In addition to JonSG's answer about getting the hashing/encoding correct, I'd like to comment on how you're reading and writing the CSV files.
It took me a minute to understand how you're dealing with the header vs the body of the CSV here:
with open("File1.csv") as csvfile:
with open("File2.csv", "w") as newfile:
reader = csv.DictReader(csvfile)
for i, r in enumerate(reader):
print(i, r)
if i == 0:
newfile.write(",".join(r) + "\n") # writing csv headers
newfile.write(",".join(r.values()) + "\n")
At first, I didn't realize that calling join()
on a dict would just give back the keys; then you move on to join the values. That's clever!
I think it'd be clearer, and easier, to use the complementary DictWriter.
For clarity, I'm going to separate the reading, processing, and writing:
with open("File1.csv", newline="") as f_in:
reader = csv.DictReader(f_in, skipinitialspace=True)
rows = list(reader)
for row in rows:
row["ID"] = encode_text(row["ID"])
print(row)
with open("File2.csv", "w", newline="") as f_out:
writer = csv.DictWriter(f_out, fieldnames=rows[0])
writer.writeheader()
writer.writerows(rows)
In your case, you'll create your writer and need to give it the fieldnames. I just passed in the first row and the DictWriter() constructor used the keys from that dict to establish the header values. You need to explicitly call the writeheader()
method, then you can write your (processed) rows.
I started with this File1.csv:
ID, Phone, Email
1234680000000000, 123-456-7890, johnsmith@test.com
and ended up with this File2.csv:
ID,Phone,Email
tO2Knao73NzQP/rnBR5t8Hsm/XIQVnsrPKQlsXmpkb8=,123-456-7890,johnsmith@test.com
That organization means all your rows are read into memory first. You mentioned having "thousands of entries", but for those 3 fields of data that'll only be a few hundred KB of RAM, maybe a MB of RAM.
If you do want to "stream" the data through, you'll want something like:
reader = csv.DictReader(f_in, skipinitialspace=True)

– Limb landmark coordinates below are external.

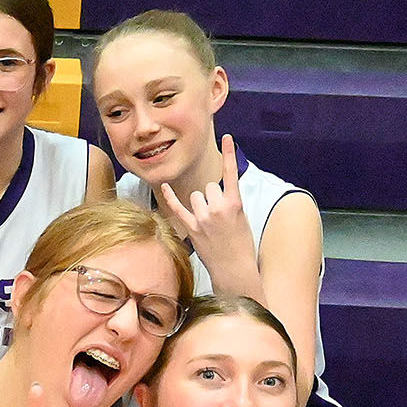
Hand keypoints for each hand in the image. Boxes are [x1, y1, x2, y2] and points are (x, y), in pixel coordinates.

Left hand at [156, 134, 257, 275]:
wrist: (234, 269)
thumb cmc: (241, 245)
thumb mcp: (242, 219)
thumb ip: (230, 202)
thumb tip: (217, 192)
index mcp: (234, 204)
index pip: (231, 174)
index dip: (229, 154)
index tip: (227, 137)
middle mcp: (217, 208)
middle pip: (208, 187)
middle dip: (212, 196)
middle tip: (219, 216)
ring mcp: (203, 218)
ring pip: (195, 196)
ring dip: (200, 204)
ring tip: (209, 223)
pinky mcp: (192, 228)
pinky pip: (178, 207)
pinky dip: (170, 197)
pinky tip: (164, 186)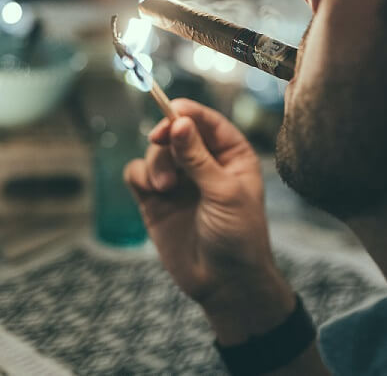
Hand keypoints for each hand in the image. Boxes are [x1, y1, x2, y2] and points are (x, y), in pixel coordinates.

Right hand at [125, 98, 294, 343]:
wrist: (224, 285)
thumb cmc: (238, 237)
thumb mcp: (224, 193)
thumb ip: (198, 158)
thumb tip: (179, 121)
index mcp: (230, 154)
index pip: (206, 121)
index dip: (187, 112)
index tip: (170, 111)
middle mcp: (203, 162)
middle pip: (175, 131)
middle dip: (167, 139)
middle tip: (159, 143)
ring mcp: (178, 179)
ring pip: (155, 150)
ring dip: (156, 163)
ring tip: (165, 189)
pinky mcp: (155, 198)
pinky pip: (138, 172)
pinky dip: (141, 176)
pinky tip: (154, 193)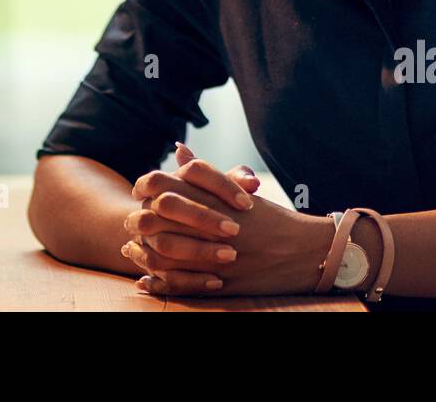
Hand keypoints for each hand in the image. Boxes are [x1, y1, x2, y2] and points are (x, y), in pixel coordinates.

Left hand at [125, 147, 335, 296]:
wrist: (304, 250)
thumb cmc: (271, 218)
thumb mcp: (238, 191)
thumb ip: (203, 172)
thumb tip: (177, 150)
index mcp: (213, 197)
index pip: (164, 183)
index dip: (146, 187)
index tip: (139, 192)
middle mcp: (210, 222)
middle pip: (157, 216)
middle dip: (139, 219)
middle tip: (132, 222)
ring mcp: (214, 254)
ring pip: (163, 251)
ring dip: (142, 252)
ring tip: (131, 251)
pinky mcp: (219, 281)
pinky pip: (180, 284)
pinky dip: (159, 283)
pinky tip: (145, 280)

writer = csv.DictWriter(f_out, fieldnames=reader.fieldnames)
writer.writeheader()
for row in reader:
row["ID"] = encode_text(row["ID"])
writer.writerow(row)
In this example, I passed reader.fieldnames
to the fieldnames=
param of the DictWriter constructor.
For dealing with multiple files, I'll just open and close them myself, because the multiple with open(...) as x
can look cluttered to me:
f_in = open("File1.csv", newline="")
f_out = open("File2.csv", "w", newline="")
...
f_in.close()
f_out.close()
I don't see any real benefit to the context managers for these simple utility scripts: if the program fails it will automatically close the files.
But the conventional wisdom is to use the with open(...) as x
context managers, like you were. You could do nested, like you were, separate them with a comma, or if you have Python 3.10+ use grouping parenthesis for a cleaner look (also in that Q/A).